Multicultural Perspections on Family and Citizenship
PsTL 1246 taught by Karen Miksch and FSoS 2101 taught by William Goodman
In this Learning Community learners will have opportunities to explore more about themselves as citizens and how their personal, family, cultural, political histories and lives interface with the role of being a helper. Learners will examine the nature of personal and family responsibility, public and private ethics, and civil rights. In addition, learners will define and explore compelling arguments towards becoming engaged, global citizens in the context of democracy. Learning opportunities including a mock jury trial will be provided to foster growth in becoming an informed and productive member of a family, community, and society. Race, class, and gender, are a few of the topics that will be explored in efforts to define the intersection of the act of helping others in a democratic state and citizenship development.
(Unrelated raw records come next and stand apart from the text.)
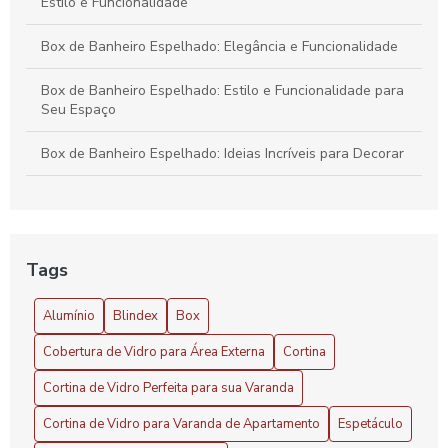
Estilo e Funcionalidade
Box de Banheiro Espelhado: Elegância e Funcionalidade
Box de Banheiro Espelhado: Estilo e Funcionalidade para
Seu Espaço
Box de Banheiro Espelhado: Ideias Incríveis para Decorar
Cobertura de Vidro Área Externa: Vantagens e Dicas
Cobertura de Vidro para Área Externa: Benefícios e Estilo
Tags
Cobertura de Vidro para Área Externa: Vantagens
Alumínio
Blindex
Box
Cobertura de Vidro para Área Externa
Cobertura de Vidro para Área Externa
Cortina
Cobertura de Vidro para Garagem Preço Atraente
Cortina de Vidro Perfeita para sua Varanda
Cobertura de vidro para garagem preço: saiba tudo antes
Cortina de Vidro para Varanda de Apartamento
Espetáculo
de investir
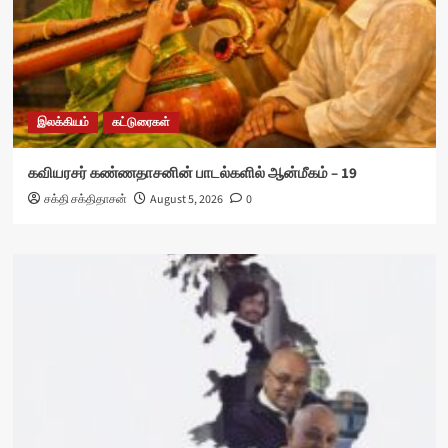
இலக்கியம்
கட்டுரைகள்
கவியரசர் கண்ணதாசனின் பாடல்களில் ஆன்மீகம் – 19
சக்தி சக்திதாசன்
August 5, 2026
0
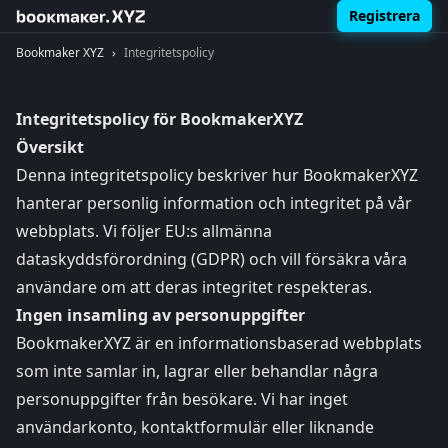
Registrera
Bookmaker XYZ
›
Integritetspolicy
Integritetspolicy för BookmakerXYZ
Översikt
Denna integritetspolicy beskriver hur BookmakerXYZ
hanterar personlig information och integritet på vår
webbplats. Vi följer EU:s allmänna
dataskyddsförordning (GDPR) och vill försäkra våra
användare om att deras integritet respekteras.
Ingen insamling av personuppgifter
BookmakerXYZ är en informationsbaserad webbplats
som inte samlar in, lagrar eller behandlar några
personuppgifter från besökare. Vi har inget
användarkonto, kontaktformulär eller liknande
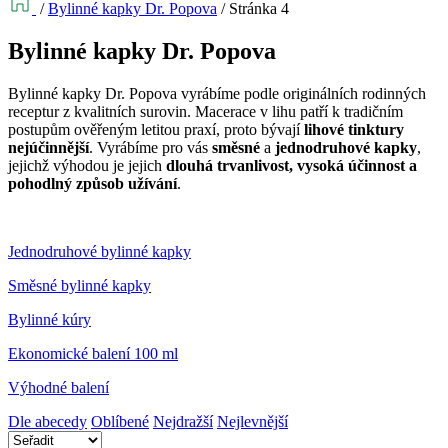
/
Bylinné kapky Dr. Popova
/
Stránka 4
Bylinné kapky Dr. Popova
Bylinné kapky Dr. Popova vyrábíme podle originálních rodinných
receptur z kvalitních surovin. Macerace v lihu patří k tradičním
postupům ověřeným letitou praxí, proto bývají
lihové tinktury
nejúčinnější
. Vyrábíme pro vás
směsné
a
jednodruhové kapky
,
jejichž výhodou je jejich
dlouhá trvanlivost, vysoká účinnost a
pohodlný způsob užívání
.
Jednodruhové bylinné kapky
Směsné bylinné kapky
Bylinné kúry
Ekonomické balení 100 ml
Výhodné balení
Dle abecedy
Oblíbené
Nejdražší
Nejlevnější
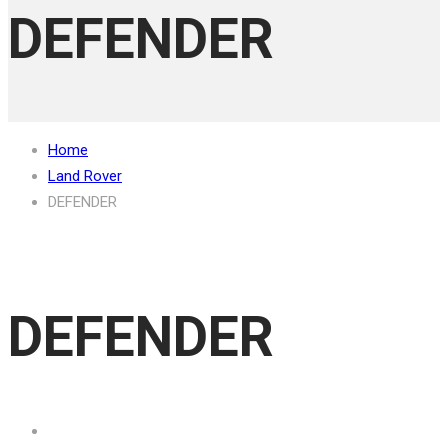
DEFENDER
Home
Land Rover
DEFENDER
DEFENDER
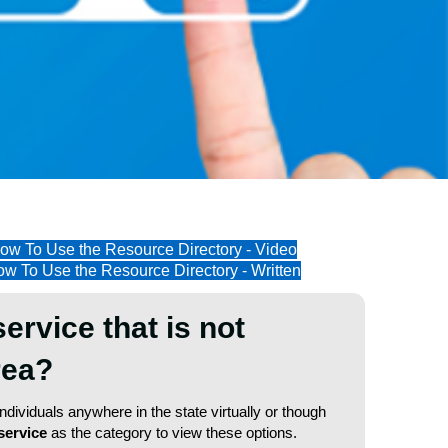
ow To Use the Resource Directory - Video
w To Use the Resource Directory - Written
service that is not
area?
dividuals anywhere in the state virtually or though
service
as the category to view these options.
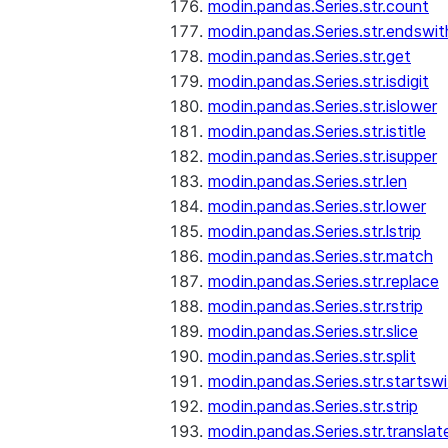
modin.pandas.Series.str.count
modin.pandas.Series.str.endswit
modin.pandas.Series.str.get
modin.pandas.Series.str.isdigit
modin.pandas.Series.str.islower
modin.pandas.Series.str.istitle
modin.pandas.Series.str.isupper
modin.pandas.Series.str.len
modin.pandas.Series.str.lower
modin.pandas.Series.str.lstrip
modin.pandas.Series.str.match
modin.pandas.Series.str.replace
modin.pandas.Series.str.rstrip
modin.pandas.Series.str.slice
modin.pandas.Series.str.split
modin.pandas.Series.str.startswi
modin.pandas.Series.str.strip
modin.pandas.Series.str.translat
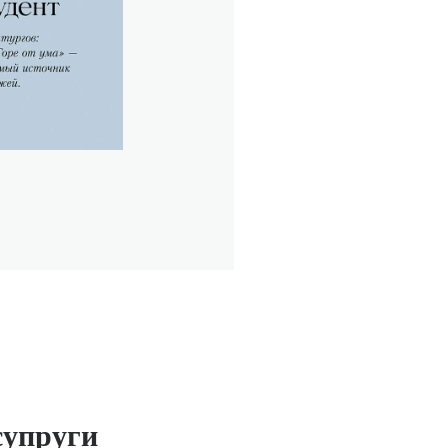
супруги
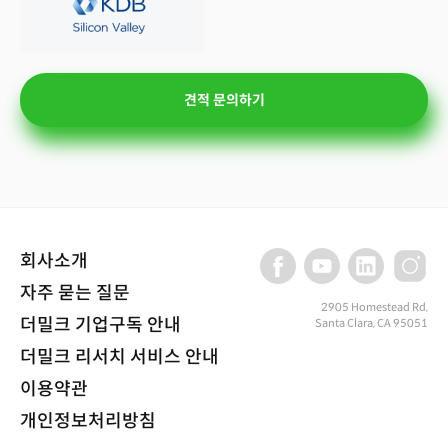
견적 문의하기
회사소개
자주 묻는 질문
2905 Homestead Rd,
더밀크 기업구독 안내
Santa Clara, CA 95051
더밀크 리서치 서비스 안내
이용약관
개인정보처리방침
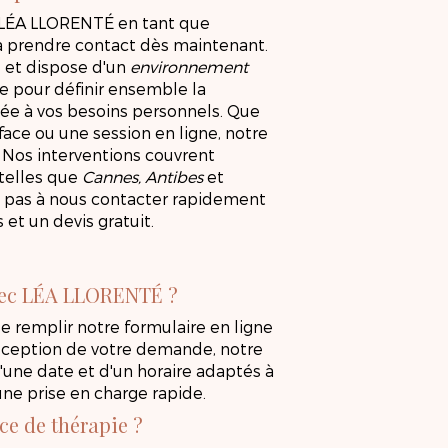
ar LÉA LLORENTÉ en tant que
 à prendre contact dès maintenant.
e et dispose d'un
environnement
PRENEZ RENDEZ-VOUS
e pour définir ensemble la
ée à vos besoins personnels. Que
face ou une session en ligne, notre
 Nos interventions couvrent
telles que
Cannes, Antibes
et
ez pas à nous contacter rapidement
 et un devis gratuit.
vec LÉA LLORENTÉ ?
 de remplir notre formulaire en ligne
éception de votre demande, notre
'une date et d'un horaire adaptés à
ne prise en charge rapide.
nce de thérapie ?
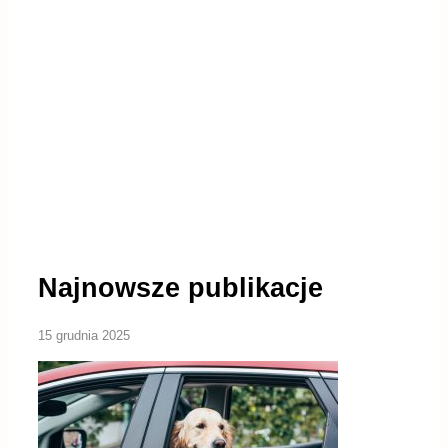
Najnowsze publikacje
15 grudnia 2025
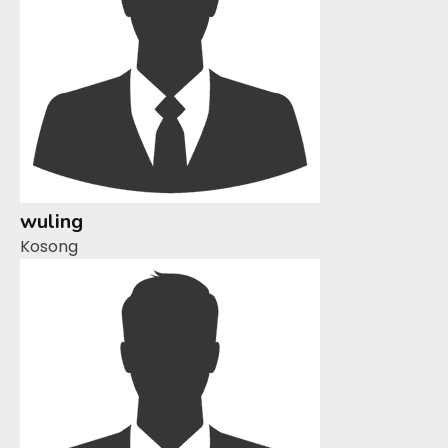
wuling
Kosong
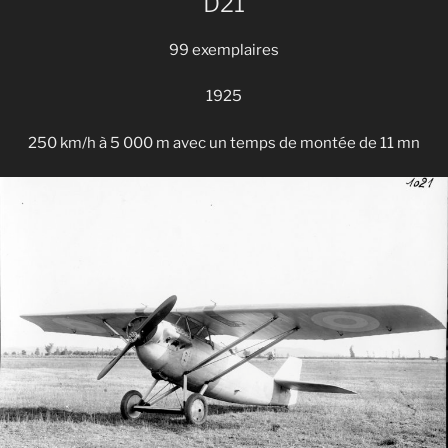
D21
99 exemplaires
1925
250 km/h à 5 000 m avec un temps de montée de 11 mn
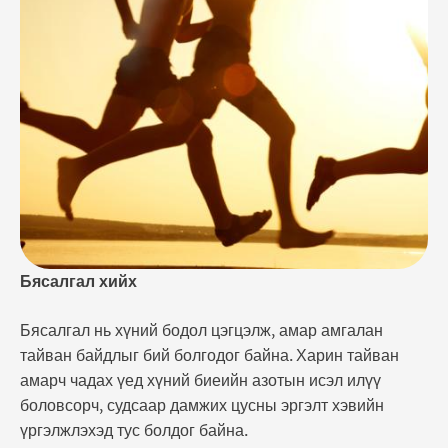
байна. Гэрийн тэжээвэр амьтныг өхөөрдөж,
хайрлах Судлаачид гэрийн тэжээвэр амьтантай
хүмүүс цусны даралт бага байдаг гэдгийг
тогтоосон байна. Жишээлбэл нохойгоо
салхилуулан алхах, …
Бясалгал хийх
Бясалгал нь хүний бодол цэгцэлж, амар амгалан
тайван байдлыг бий болгодог байна. Харин тайван
амарч чадах үед хүний биеийн азотын исэл илүү
боловсорч, судсаар дамжих цусны эргэлт хэвийн
үргэлжлэхэд тус болдог байна.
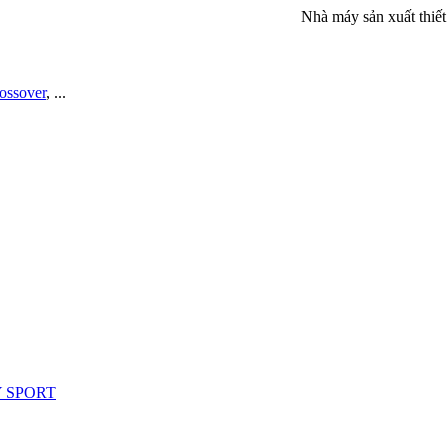
Nhà máy sản xuất thiết bị th
rossover
, ...
Y SPORT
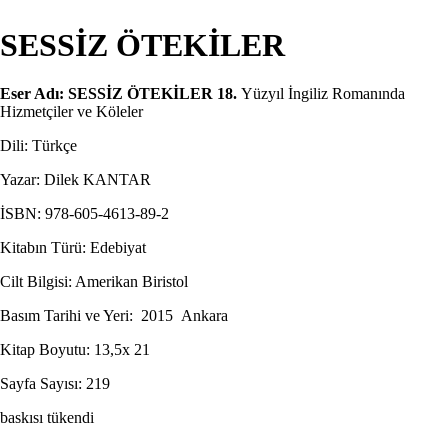
SESSİZ ÖTEKİLER
Eser Adı: SESSİZ ÖTEKİLER 18.
Yüzyıl İngiliz Romanında
Hizmetçiler ve Köleler
Dili: Türkçe
Yazar: Dilek KANTAR
İSBN: 978-605-4613-89-2
Kitabın Türü: Edebiyat
Cilt Bilgisi: Amerikan Biristol
Basım Tarihi ve Yeri: 2015 Ankara
Kitap Boyutu: 13,5x 21
Sayfa Sayısı: 219
baskısı tükendi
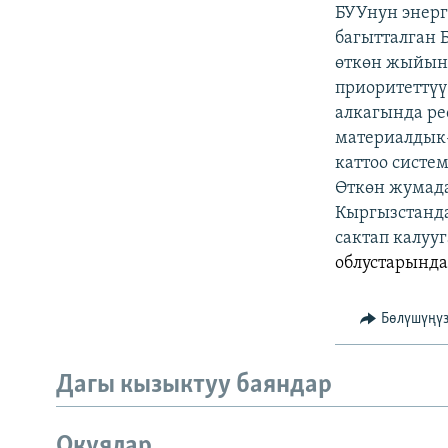
ЭЖЕ-СИҢДИЛЕР
БУУнун энерг
багытталган
АЗАТТЫК+
өткөн жыйын
ЫҢГАЙСЫЗ СУРООЛОР
приоритеттүү
алкагында ре
материалдык
каттоо систе
Өткөн жумад
Кыргызстанда
сактап калуу
облустарында
Бөлүшүңү
Дагы кызыктуу баяндар
Окуялар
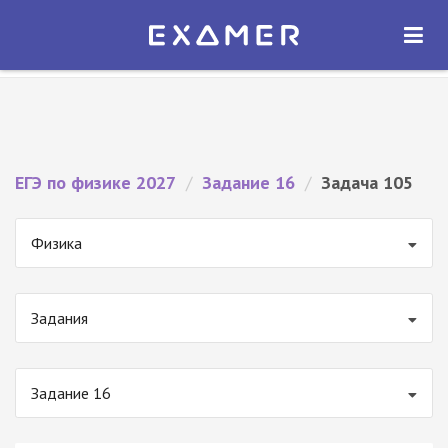
Экзамер — ЕГЭ 2027
×
ОТКРЫТЬ
Экзамер
Бесплатно - В Google Play
ЕГЭ по физике 2027
/
Задание 16
/
Задача 105
Физика
Задания
Задание 16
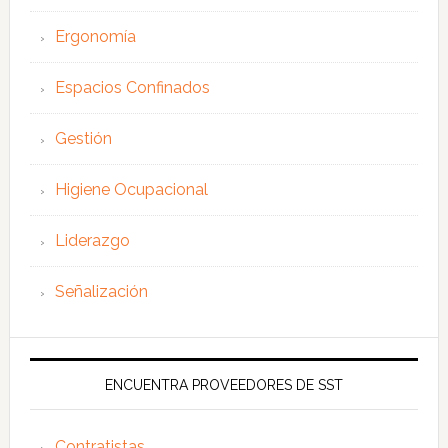
Ergonomía
Espacios Confinados
Gestión
Higiene Ocupacional
Liderazgo
Señalización
ENCUENTRA PROVEEDORES DE SST
Contratistas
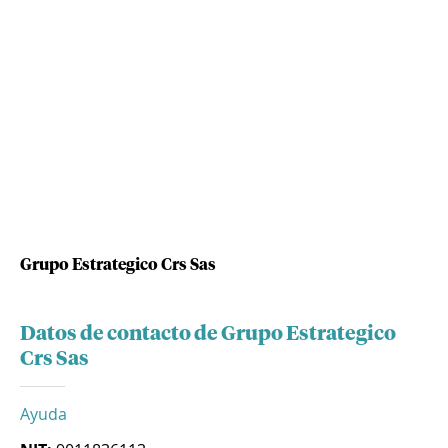
Grupo Estrategico Crs Sas
Datos de contacto de Grupo Estrategico
Crs Sas
Ayuda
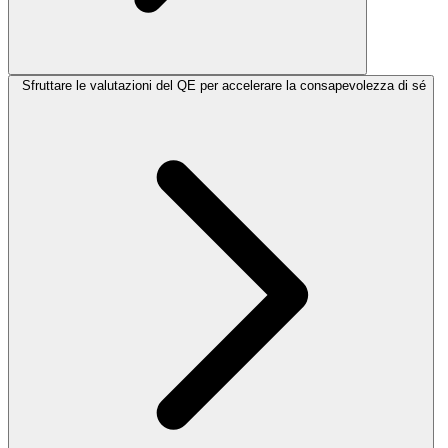
Sfruttare le valutazioni del QE per accelerare la consapevolezza di sé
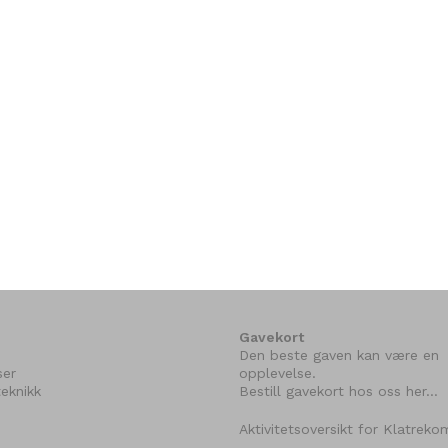
Gavekort
Den beste gaven kan være en
ser
opplevelse.
eknikk
Bestill gavekort hos oss her…
Aktivitetsoversikt for Klatrek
Communicating in the Sports Industry
PsTL 1461 taught by Jill Trites and SMGT 1701 taught by Tiffany Richardson
In this Learning Community, students develop effective communication skills that are in great demand in the world of sports. In SMGT 1701, students are introduced to issues in the sports industry and have the opportunity to meet and network with industry professionals from the Twin Cities. Guest speakers in previous semesters have included Joel Maturi, former director of University of Minnesota athletics; Chris Wright, current President of the Minnesota Timberwolves; and Patrick Klinger, current VP of Marketing for the Minnesota Twins. In PSTL 1461, students apply communication strategies such that the speaker acts ethically while making a difference in a variety of public contexts, including those related to the business of sports.
Crossing Borders: Deepening Our Perspectives
PsTL 1368 taught by Rashne Jehangir and YOST 1001 taught by Ross VeLure Roholt
What “borders” shape and influence our lives? What does it mean to cross borders? How might we cross borders both literally and metaphorically and take action for the greater good? Drawing on theories of youth development and stories from around the world, this Learning Community explores these questions and considers how young people from around the world make sense of their everyday lived experience and their place in their world. We will examine how different cultural contexts impact individual identity and power. As we engage with these narratives, we will also consider how our own stories shape our identity and how engaging with multiple perspectives deepens our understanding of self and expands the ways we can make a difference in the world.
Equity, Equality and Inquiry in School Literacy and Mathematics
PsTL 1006 taught by Susan Staats and CI 1001 taught by Shelley Berken
Students in this learning community examine issues of teaching mathematics and literacy with multicultural awareness. Several experiential activities (elementary school class visits, teaching practice, and an option to gain class credit through service learning) allow students to understand the role of teachers to promote equity, equality and inquiry in the classroom in both subject areas. Assignments throughout the semester encourage students to become reflective educational professionals.